Now, since $f$ satisfies this $\dots$ equality, by putting its taylor expansion in that equality, we get $$\text{(some terms involving $\delta$)} + O(\delta^2) = 0.$$ Since, the terms in $O(\delta^2)$ are much small compared to the other terms, in the limit $\delta \to 0$ we get
$$\text{(some terms involving $\delta$)} = 0,$$ so this means the coefficient of $\delta $ in LHS has to be zero, hence $\dots$.
I know that while doing physics, we do lots of assumption without explicitly stating them; however, since we are just building a model, as long as I can build a consistent machinery to duplicate the principles of the phenomena at hand, there is no problem.
Question:
However, assuming that the given above "mathematical" argument is still in the bounds of the known mathematics to mankind, how can one justify that, indeed, the coefficients of $\delta$ in the last line should be zero ?
To give a little more concrete example, say $f(0) = 0$ and the second term in the expansion is $\delta (K - K')$, so by the same argument, $$\delta (K- K') + O(\delta^2) = 0 \Rightarrow K=K'.$$
But, in such a case, if $\delta \to 0$, then the term $\delta (K-K') \to 0$ or equal to zero, but a such a general argument ignores the fact that $\delta (K-K')$ might not be equal to zero, but is quite small, in which case $K = K'$ is not necessarily true.
Edit:
An example of such argument given in https://www.youtube.com/watch?v=3FTyQS3y2UU&feature=youtu.be&t=2466.
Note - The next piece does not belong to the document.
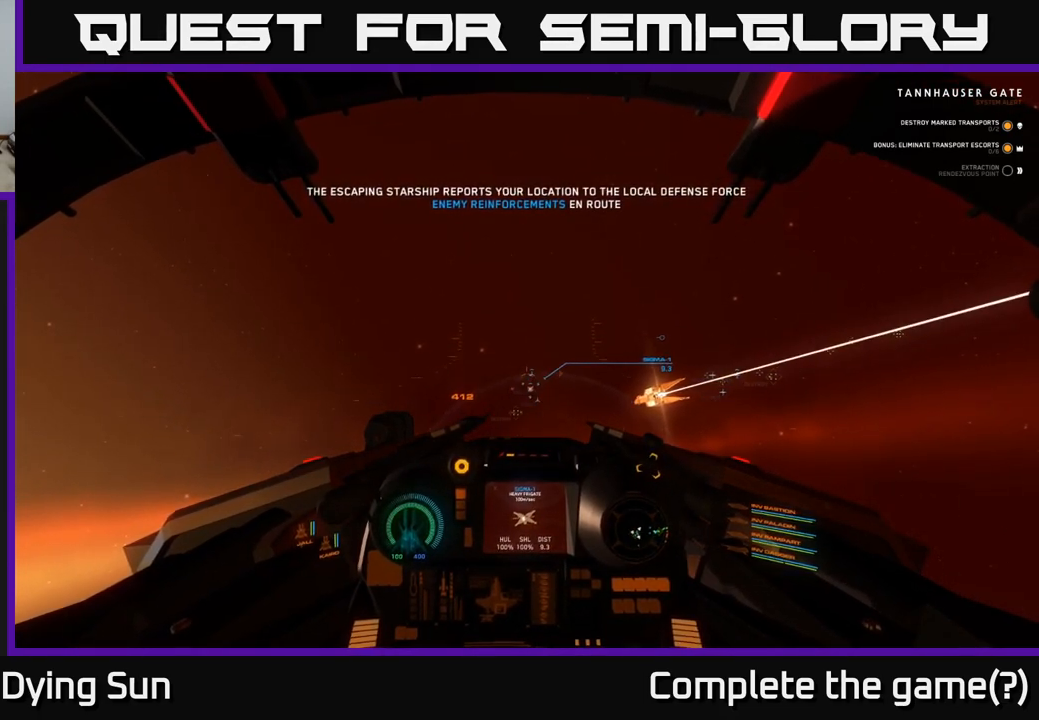
{"buttons": ["L2"], "left_stick": "center", "right_stick": "down-right", "events": [[50, "right_stick", "down"], [183, "right_stick", "center"], [450, "right_stick", "down-right"]]}
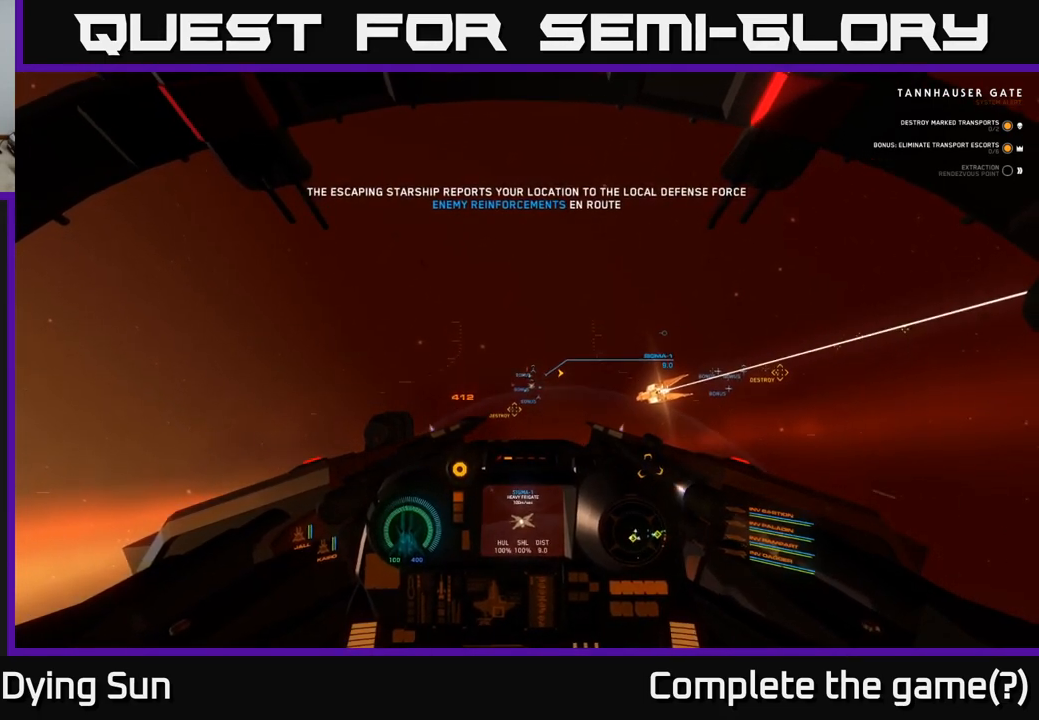
{"buttons": ["L2"], "left_stick": "center", "right_stick": "center", "events": [[200, "right_stick", "center"]]}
I don't see your point. The expression: $$ \delta(K−K′)+O(\delta^2)=0 $$ means that the LHS is exactly $0$, not only in the limit $\delta\to0$ but for all values of $\delta$ in a certain neighbourhood of $0$ (at least). Dividing then both sides by $\delta$ and taking the limit $\delta\to0$ gives $K-K'=0$. That's perfectly rigorous.